在这篇文章中,研究人员在6个单细胞组学数据集上(涉及骨髓细胞、肌肉组织、结肠组织),对目前经典的无监督(Accense, Xshift, PhenoGraph, FlowSOM, flowMeans, DEPECHE, and kmeans)和半监督细胞分群方法(ACDC,LDA)进行了基准分析和深度比较。
With the expanding applications of mass cytometry in medical research, a wide variety of clustering methods, both semi-supervised and unsupervised, have been developed for data analysis. Selecting the optimal clustering method can accelerate the identification of meaningful cell populations.
Result
To address this issue, we compared three classes of performance measures, precision as external evaluation, coherence as internal evaluation, and stability, of nine methods based on six independent benchmark datasets. Seven unsupervised methods (Accense, Xshift, PhenoGraph, FlowSOM, flowMeans, DEPECHE, and kmeans) and two semi-supervised methods (Automated Cell-type Discovery and Classification and linear discriminant analysis (LDA)) are tested on six mass cytometry datasets.
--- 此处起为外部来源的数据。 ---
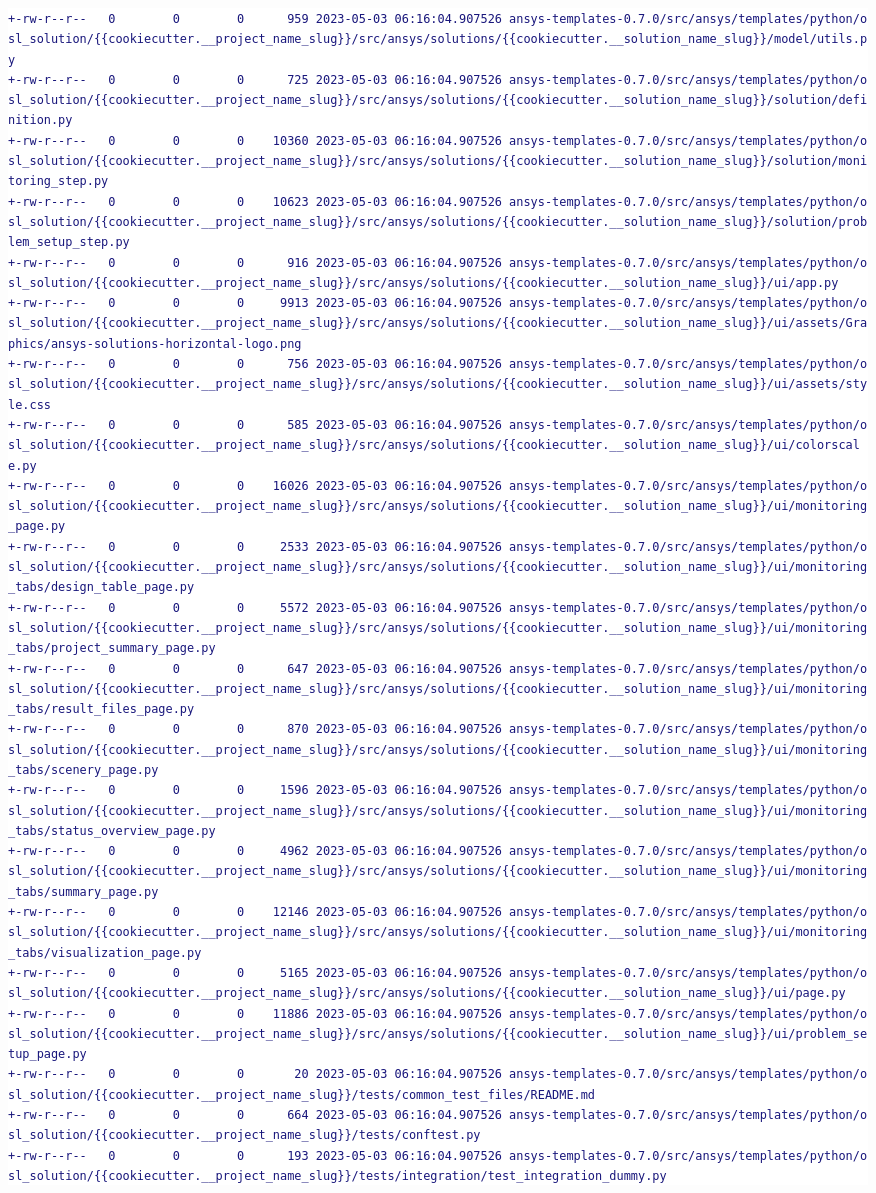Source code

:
 ```diff
+-rw-r--r--   0        0        0      959 2023-05-03 06:16:04.907526 ansys-templates-0.7.0/src/ansys/templates/python/osl_solution/{{cookiecutter.__project_name_slug}}/src/ansys/solutions/{{cookiecutter.__solution_name_slug}}/model/utils.py
+-rw-r--r--   0        0        0      725 2023-05-03 06:16:04.907526 ansys-templates-0.7.0/src/ansys/templates/python/osl_solution/{{cookiecutter.__project_name_slug}}/src/ansys/solutions/{{cookiecutter.__solution_name_slug}}/solution/definition.py
+-rw-r--r--   0        0        0    10360 2023-05-03 06:16:04.907526 ansys-templates-0.7.0/src/ansys/templates/python/osl_solution/{{cookiecutter.__project_name_slug}}/src/ansys/solutions/{{cookiecutter.__solution_name_slug}}/solution/monitoring_step.py
+-rw-r--r--   0        0        0    10623 2023-05-03 06:16:04.907526 ansys-templates-0.7.0/src/ansys/templates/python/osl_solution/{{cookiecutter.__project_name_slug}}/src/ansys/solutions/{{cookiecutter.__solution_name_slug}}/solution/problem_setup_step.py
+-rw-r--r--   0        0        0      916 2023-05-03 06:16:04.907526 ansys-templates-0.7.0/src/ansys/templates/python/osl_solution/{{cookiecutter.__project_name_slug}}/src/ansys/solutions/{{cookiecutter.__solution_name_slug}}/ui/app.py
+-rw-r--r--   0        0        0     9913 2023-05-03 06:16:04.907526 ansys-templates-0.7.0/src/ansys/templates/python/osl_solution/{{cookiecutter.__project_name_slug}}/src/ansys/solutions/{{cookiecutter.__solution_name_slug}}/ui/assets/Graphics/ansys-solutions-horizontal-logo.png
+-rw-r--r--   0        0        0      756 2023-05-03 06:16:04.907526 ansys-templates-0.7.0/src/ansys/templates/python/osl_solution/{{cookiecutter.__project_name_slug}}/src/ansys/solutions/{{cookiecutter.__solution_name_slug}}/ui/assets/style.css
+-rw-r--r--   0        0        0      585 2023-05-03 06:16:04.907526 ansys-templates-0.7.0/src/ansys/templates/python/osl_solution/{{cookiecutter.__project_name_slug}}/src/ansys/solutions/{{cookiecutter.__solution_name_slug}}/ui/colorscale.py
+-rw-r--r--   0        0        0    16026 2023-05-03 06:16:04.907526 ansys-templates-0.7.0/src/ansys/templates/python/osl_solution/{{cookiecutter.__project_name_slug}}/src/ansys/solutions/{{cookiecutter.__solution_name_slug}}/ui/monitoring_page.py
+-rw-r--r--   0        0        0     2533 2023-05-03 06:16:04.907526 ansys-templates-0.7.0/src/ansys/templates/python/osl_solution/{{cookiecutter.__project_name_slug}}/src/ansys/solutions/{{cookiecutter.__solution_name_slug}}/ui/monitoring_tabs/design_table_page.py
+-rw-r--r--   0        0        0     5572 2023-05-03 06:16:04.907526 ansys-templates-0.7.0/src/ansys/templates/python/osl_solution/{{cookiecutter.__project_name_slug}}/src/ansys/solutions/{{cookiecutter.__solution_name_slug}}/ui/monitoring_tabs/project_summary_page.py
+-rw-r--r--   0        0        0      647 2023-05-03 06:16:04.907526 ansys-templates-0.7.0/src/ansys/templates/python/osl_solution/{{cookiecutter.__project_name_slug}}/src/ansys/solutions/{{cookiecutter.__solution_name_slug}}/ui/monitoring_tabs/result_files_page.py
+-rw-r--r--   0        0        0      870 2023-05-03 06:16:04.907526 ansys-templates-0.7.0/src/ansys/templates/python/osl_solution/{{cookiecutter.__project_name_slug}}/src/ansys/solutions/{{cookiecutter.__solution_name_slug}}/ui/monitoring_tabs/scenery_page.py
+-rw-r--r--   0        0        0     1596 2023-05-03 06:16:04.907526 ansys-templates-0.7.0/src/ansys/templates/python/osl_solution/{{cookiecutter.__project_name_slug}}/src/ansys/solutions/{{cookiecutter.__solution_name_slug}}/ui/monitoring_tabs/status_overview_page.py
+-rw-r--r--   0        0        0     4962 2023-05-03 06:16:04.907526 ansys-templates-0.7.0/src/ansys/templates/python/osl_solution/{{cookiecutter.__project_name_slug}}/src/ansys/solutions/{{cookiecutter.__solution_name_slug}}/ui/monitoring_tabs/summary_page.py
+-rw-r--r--   0        0        0    12146 2023-05-03 06:16:04.907526 ansys-templates-0.7.0/src/ansys/templates/python/osl_solution/{{cookiecutter.__project_name_slug}}/src/ansys/solutions/{{cookiecutter.__solution_name_slug}}/ui/monitoring_tabs/visualization_page.py
+-rw-r--r--   0        0        0     5165 2023-05-03 06:16:04.907526 ansys-templates-0.7.0/src/ansys/templates/python/osl_solution/{{cookiecutter.__project_name_slug}}/src/ansys/solutions/{{cookiecutter.__solution_name_slug}}/ui/page.py
+-rw-r--r--   0        0        0    11886 2023-05-03 06:16:04.907526 ansys-templates-0.7.0/src/ansys/templates/python/osl_solution/{{cookiecutter.__project_name_slug}}/src/ansys/solutions/{{cookiecutter.__solution_name_slug}}/ui/problem_setup_page.py
+-rw-r--r--   0        0        0       20 2023-05-03 06:16:04.907526 ansys-templates-0.7.0/src/ansys/templates/python/osl_solution/{{cookiecutter.__project_name_slug}}/tests/common_test_files/README.md
+-rw-r--r--   0        0        0      664 2023-05-03 06:16:04.907526 ansys-templates-0.7.0/src/ansys/templates/python/osl_solution/{{cookiecutter.__project_name_slug}}/tests/conftest.py
+-rw-r--r--   0        0        0      193 2023-05-03 06:16:04.907526 ansys-templates-0.7.0/src/ansys/templates/python/osl_solution/{{cookiecutter.__project_name_slug}}/tests/integration/test_integration_dummy.py
```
We compute and compare all defined performance measures against random subsampling, varying sample sizes, and the number of clusters for each method. LDA reproduces the manual labels most precisely but does not rank top in internal evaluation. PhenoGraph and FlowSOM perform better than other unsupervised tools in precision, coherence, and stability. PhenoGraph and Xshift are more robust when detecting refined sub-clusters, whereas DEPECHE and FlowSOM tend to group similar clusters into meta-clusters. The performances of PhenoGraph, Xshift, and flowMeans are impacted by increased sample size, but FlowSOM is relatively stable as sample size increases.
Conclusion
All the evaluations including precision, coherence, stability, and clustering resolution should be taken into synthetic consideration when choosing an appropriate tool for cytometry data analysis. Thus, we provide decision guidelines based on these characteristics for the general reader to more easily choose the most suitable clustering tools.